Find "For more information, visit www.bain.com" in the data, then restate the line it sits in and every later line word for word, ending with the last line.

Dataset entries
++++++++++++++++++++
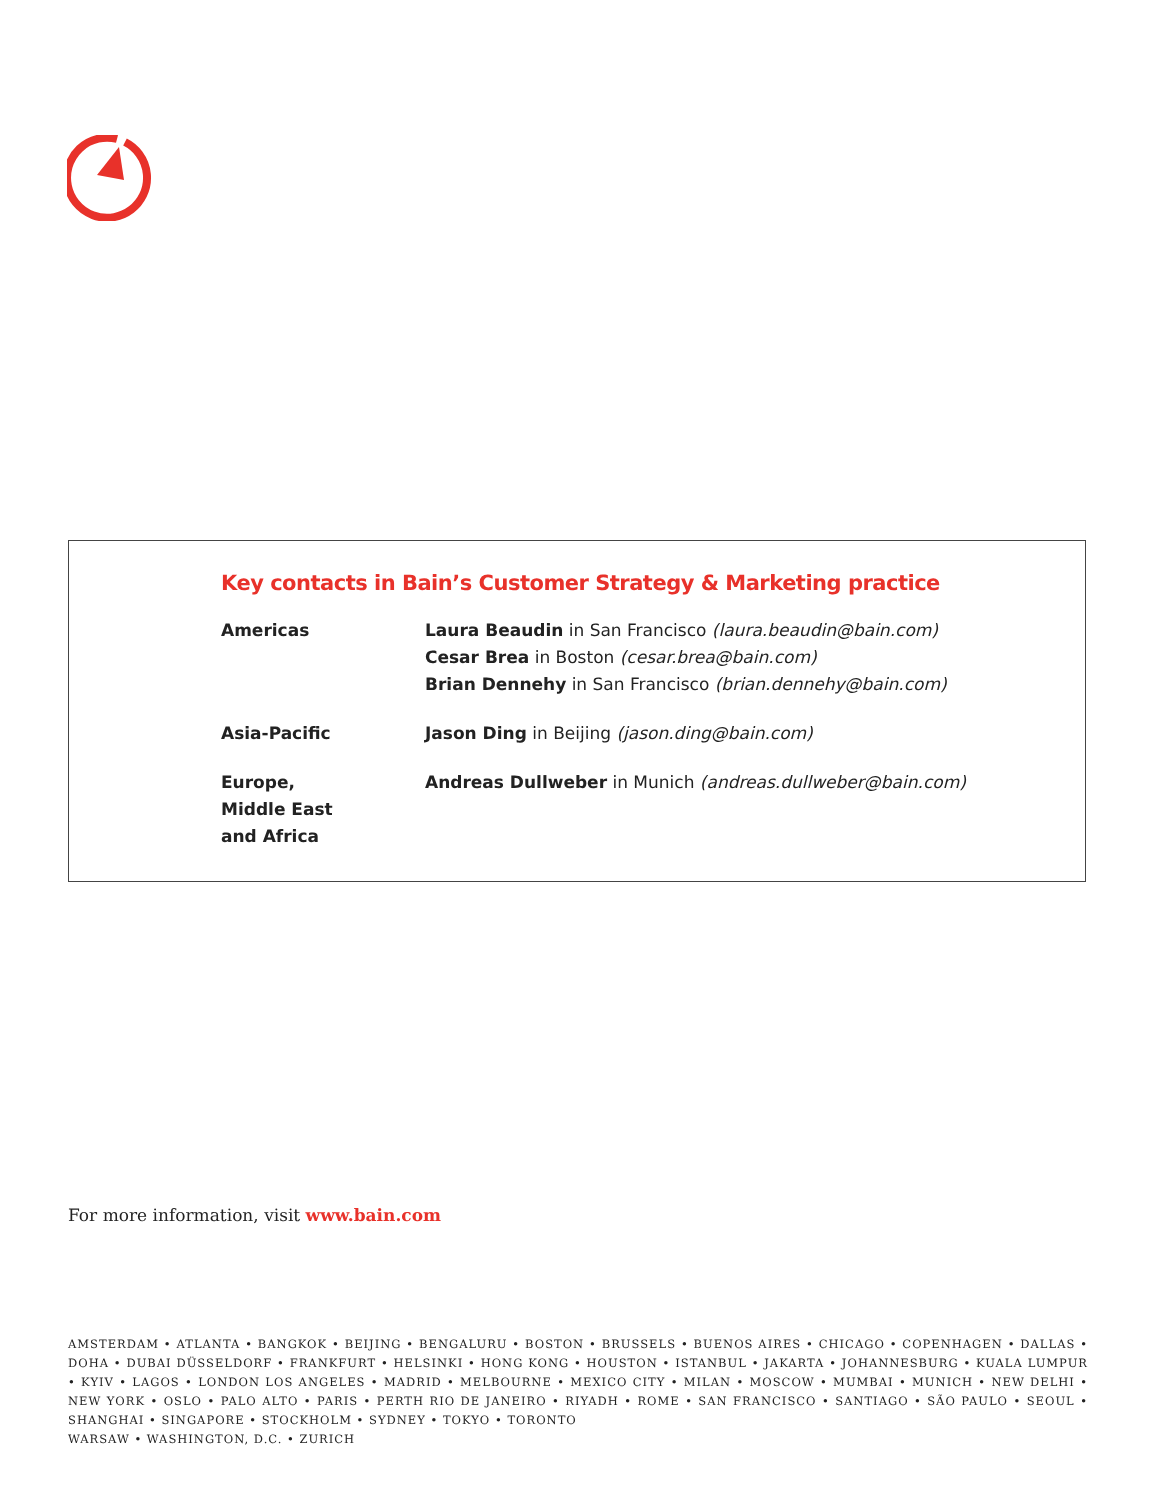Key contacts in Bain’s Customer Strategy & Marketing practice
Americas Laura Beaudin in San Francisco (laura.beaudin@bain.com)
Cesar Brea in Boston (cesar.brea@bain.com)
Brian Dennehy in San Francisco (brian.dennehy@bain.com)
Asia-Pacific Jason Ding in Beijing (jason.ding@bain.com)
Europe,
Middle East
and Africa
Andreas Dullweber in Munich (andreas.dullweber@bain.com)
For more information, visit www.bain.com
AMSTERDAM • ATLANTA • BANGKOK • BEIJING • BENGALURU • BOSTON • BRUSSELS • BUENOS AIRES • CHICAGO • COPENHAGEN • DALLAS • DOHA • DUBAI DÜSSELDORF • FRANKFURT • HELSINKI • HONG KONG • HOUSTON • ISTANBUL • JAKARTA • JOHANNESBURG • KUALA LUMPUR • KYIV • LAGOS • LONDON LOS ANGELES • MADRID • MELBOURNE • MEXICO CITY • MILAN • MOSCOW • MUMBAI • MUNICH • NEW DELHI • NEW YORK • OSLO • PALO ALTO • PARIS • PERTH RIO DE JANEIRO • RIYADH • ROME • SAN FRANCISCO • SANTIAGO • SÃO PAULO • SEOUL • SHANGHAI • SINGAPORE • STOCKHOLM • SYDNEY • TOKYO • TORONTO
WARSAW • WASHINGTON, D.C. • ZURICH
++++++++++++++++++++
Response below:
For more information, visit www.bain.com
AMSTERDAM • ATLANTA • BANGKOK • BEIJING • BENGALURU • BOSTON • BRUSSELS • BUENOS AIRES • CHICAGO • COPENHAGEN • DALLAS • DOHA • DUBAI DÜSSELDORF • FRANKFURT • HELSINKI • HONG KONG • HOUSTON • ISTANBUL • JAKARTA • JOHANNESBURG • KUALA LUMPUR • KYIV • LAGOS • LONDON LOS ANGELES • MADRID • MELBOURNE • MEXICO CITY • MILAN • MOSCOW • MUMBAI • MUNICH • NEW DELHI • NEW YORK • OSLO • PALO ALTO • PARIS • PERTH RIO DE JANEIRO • RIYADH • ROME • SAN FRANCISCO • SANTIAGO • SÃO PAULO • SEOUL • SHANGHAI • SINGAPORE • STOCKHOLM • SYDNEY • TOKYO • TORONTO
WARSAW • WASHINGTON, D.C. • ZURICH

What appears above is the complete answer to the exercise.